Creating an instance of IRISObject
      proxy = irispy.classMethodObject("User.TestInverse","%New");
  • classMethodObject() calls the %New() method of an ObjectScript class named User.TestInverse

  • The call to %New() creates a database instance of User.TestInverse.

  • classMethodObject() returns inverse proxy object proxy, which is an instance of IRISObject mapped to the database instance.

This example assumes that irispy is a connected instance of IRIS (see “Creating a Connection in Python”). See “Calling Database Methods and Functions from Python” for more information on how to call class methods.

The following section demonstrates how proxy can be used to access methods and properties of the ObjectScript User.TestInverse instance.

Controlling Database Objects with IRISObject

The iris.IRISObject class provides several methods to control the database target object: invoke() and invokeVoid() call an instance method with or without a return value, and accessors get() and set() get and set a property value. .

This example uses an ObjectScript class named User.TestInverse, which includes declarations for methods initialize() and add(), and property name:

ObjectScript sample class TestInverse
Class User.TestInverse Extends %Persistent {
  Method initialize(initialVal As %String = "no name") {
    set = initialVal
    return 0
  Method add(val1 As %Integer, val2 As %Integer) As %Integer {
   return val1 + val2
  Property name As %String;

The first line of the following example creates a new instance of User.TestInverse and returns inverse proxy object proxy, which is mapped to the database instance. The rest of the code uses proxy to access the target instance. Assume that a connected instance of IRIS named irispy already exists (see “Creating a Connection in Python”).

Using inverse proxy object methods in Python
  # Create an instance of User.TestInverse and return an inverse proxy object for it
  proxy = irispy.classMethodObject("User.TestInverse","%New");

  # instance method proxy.initialize() is called with one argument, returning nothing.
  proxy.invokeVoid("initialize", "George");
  print("Current name is "+ proxy.get("name"));   # display the initialized property value

  # instance method proxy.add() is called with two arguments, returning an int value.
  print("Sum of 2 plus 3 is " + str(proxy.invoke("add",2,3))); 

  # The value of property is displayed, changed, and displayed again.
  proxy.set("name", "Einstein, Albert");  # sets the property to "Einstein, Albert"
  print("New name is "+ proxy.get("name"));   # display the new property value

This example uses the following methods to access methods and properties of the User.TestInverse instance:

  • IRISObject.invokeVoid() invokes the initialize() instance method, which initializes a property but does not return a value.
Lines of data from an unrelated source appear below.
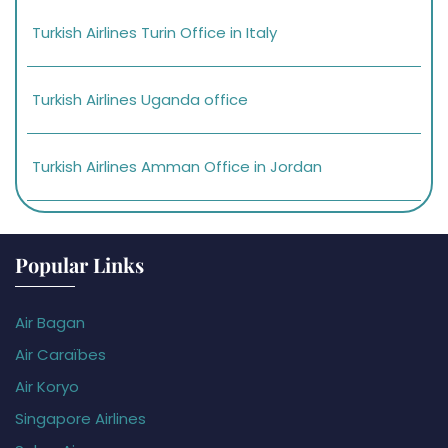
Turkish Airlines Turin Office in Italy
Turkish Airlines Uganda office
Turkish Airlines Amman Office in Jordan
Popular Links
Air Bagan
Air Caraïbes
Air Koryo
Singapore Airlines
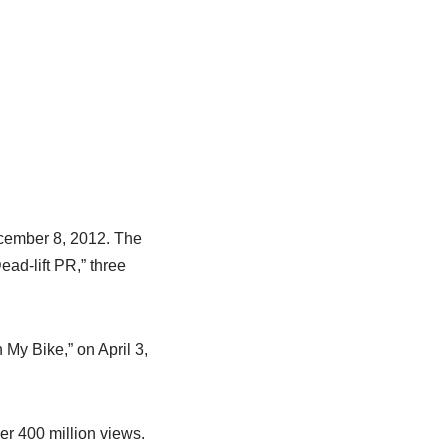
ecember 8, 2012. The
ead-lift PR,” three
 My Bike,” on April 3,
er 400 million views.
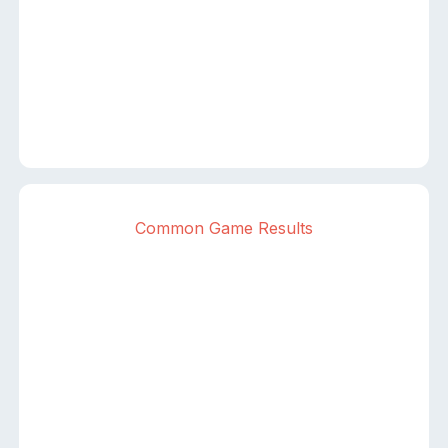
Common Game Results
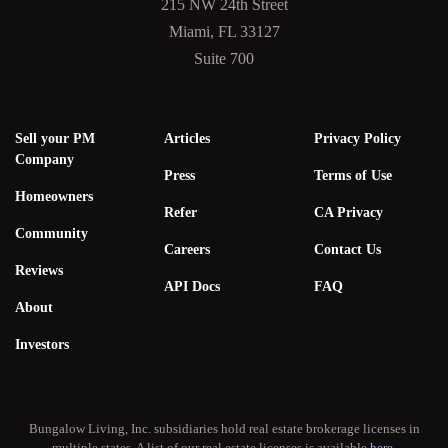
215 NW 24th Street
Miami, FL 33127
Suite 700
Sell your PM
Articles
Privacy Policy
Company
Press
Terms of Use
Homeowners
Refer
CA Privacy
Community
Careers
Contact Us
Reviews
API Docs
FAQ
About
Investors
Bungalow Living, Inc. subsidiaries hold real estate brokerage licenses in
multiple states. A list of our real estate licenses is available
here
.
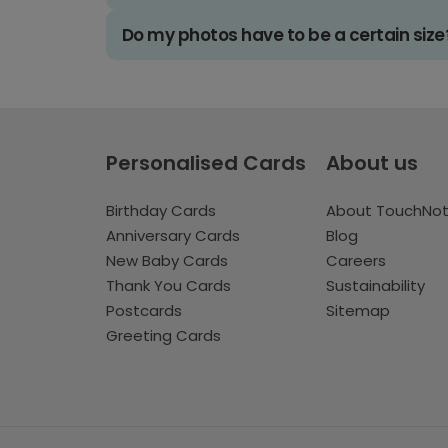
Do my photos have to be a certain size
Personalised Cards
About us
Birthday Cards
About TouchNo
Anniversary Cards
Blog
New Baby Cards
Careers
Thank You Cards
Sustainability
Postcards
Sitemap
Greeting Cards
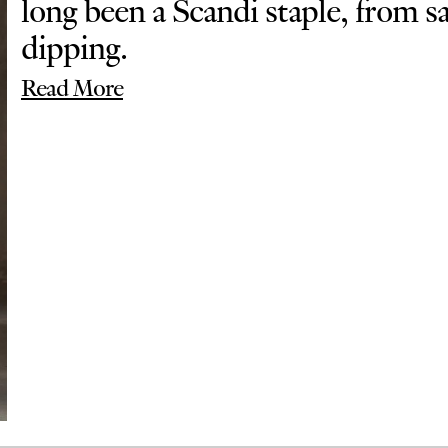
long been a Scandi staple, from 
dipping.
Read More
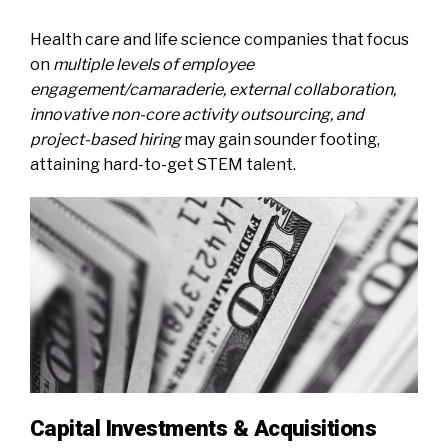
Health care and life science companies that focus
on
multiple levels of employee
engagement/camaraderie, external collaboration,
innovative non-core activity outsourcing, and
project-based hiring
may gain sounder footing,
attaining hard-to-get STEM talent.
Capital Investments & Acquisitions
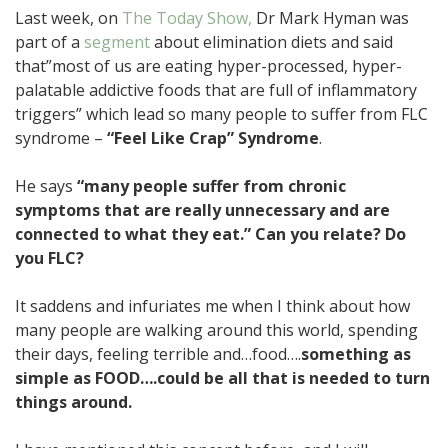
Last week, on
The Today Show,
Dr Mark Hyman was
part of a
segment
about elimination diets and said
that”most of us are eating hyper-processed, hyper-
palatable addictive foods that are full of inflammatory
triggers” which lead so many people to suffer from FLC
syndrome –
“Feel Like Crap” Syndrome
.
He says
“many people suffer from chronic
symptoms that are really unnecessary and are
connected to what they eat.” Can you relate? Do
you FLC?
It saddens and infuriates me when I think about how
many people are walking around this world, spending
their days, feeling terrible and…food….
something as
simple as FOOD….could be all that is needed to turn
things around.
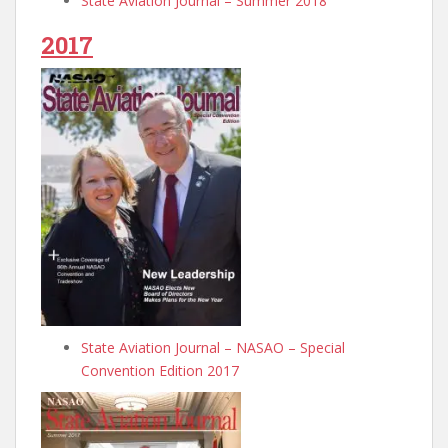
State Aviation Journal – Summer 2018
2017
State Aviation Journal – NASAO – Special
Convention Edition 2017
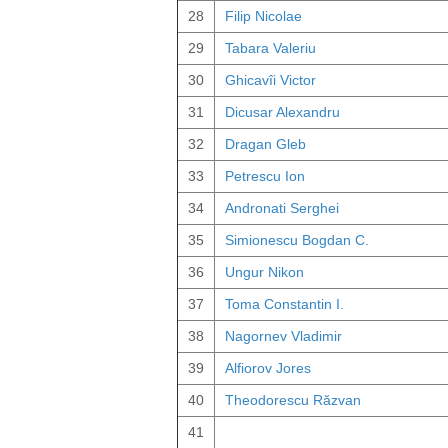
28
Filip Nicolae
29
Tabara Valeriu
30
Ghicavîi Victor
31
Dicusar Alexandru
32
Dragan Gleb
33
Petrescu Ion
34
Andronati Serghei
35
Simionescu Bogdan C.
36
Ungur Nikon
37
Toma Constantin I.
38
Nagornev Vladimir
39
Alfiorov Jores
40
Theodorescu Răzvan
41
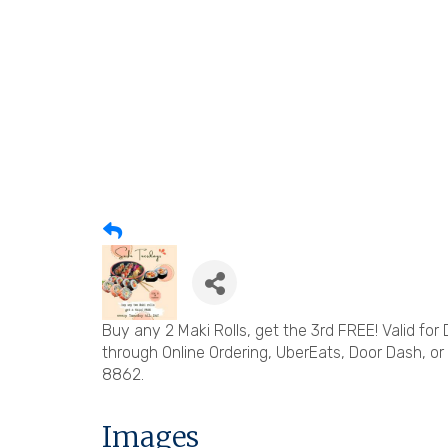
Buy any 2 Maki Rolls, get the 3rd FREE! Valid for
through Online Ordering, UberEats, Door Dash, or
8862.
Images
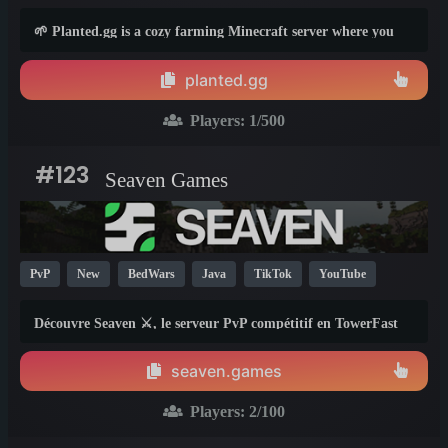
TikTok
PvE
Box
1.21
26.1
🌱 Planted.gg is a cozy farming Minecraft server where you
start with a small farm and grow it into something massive!
planted.gg
Players:
1
/500
#123
Seaven Games
PvP
New
BedWars
Java
TikTok
YouTube
Fun
Cool
1.8
1.21
26.1
Découvre Seaven ⚔️, le serveur PvP compétitif en TowerFast
4v4. Ranked 🏆, stats 📊, progression et matchmaking :
améliore ton niveau et affronte les meilleurs joueurs
seaven.games
Minecraft.
Players:
2
/100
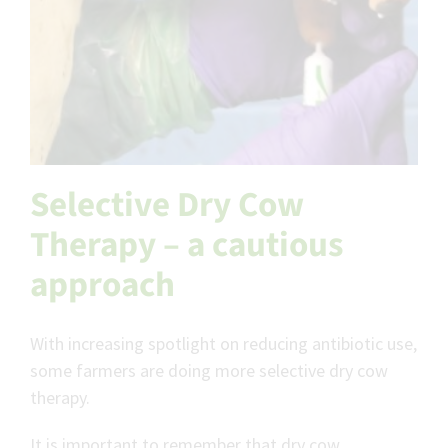
Selective Dry Cow
Therapy – a cautious
approach
With increasing spotlight on reducing antibiotic use,
some farmers are doing more selective dry cow
therapy.
It is important to remember that dry cow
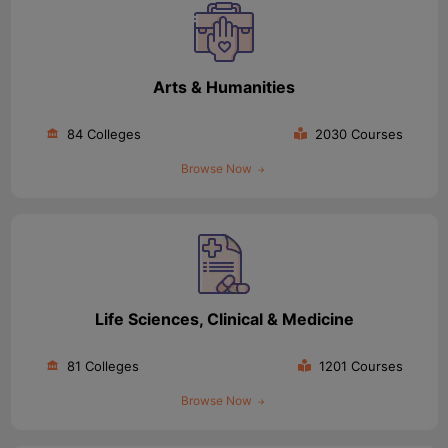
Arts & Humanities
84 Colleges
2030 Courses
Browse Now
Life Sciences, Clinical & Medicine
81 Colleges
1201 Courses
Browse Now
aration Tips
GRE Exam Guide
TOEFL Preparation Tips Ebook
SAT Pre
emic Reading (Sets 1-12)
IELTS Sample Papers Academic Listening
  • IRISObject.invoke() invokes instance method add(), which accepts two integer arguments and returns the sum as an integer.

  • IRISObject.set() sets the name property to a new value.

  • IRISObject.get() returns the value of property name.

This example used the variant get(), and invoke() methods, but the IRISObject class also provides datatype-specific Typecast Methods for supported datatypes:

IRISObject get() typecast methods

In addition to the variant get() method, IRISObject provides the following IRISObject.get() typecast methods: getBytes(), getDecimal() getFloat() getInteger(), getString(), getIRISList(), and getObject().

IRISObject invoke() typecast methods

In addition to invoke() and invokeVoid(), IRISObject provides the following IRISObject.invoke() typecast methods: invokeBytes(), invokeDecimal(), invokeInteger(), invokeString(), invokeIRISList(), and invokeObject().

All of the invoke() methods take a str argument for methodName plus 0 or more method arguments. The arguments may be either Python objects, or values of supported datatypes. Database proxies will be generated for arguments that are not supported types.

invoke() can only call instance methods of an IRISObject instance. See “Calling Database Methods and Functions from Python” for information on how to call class methods.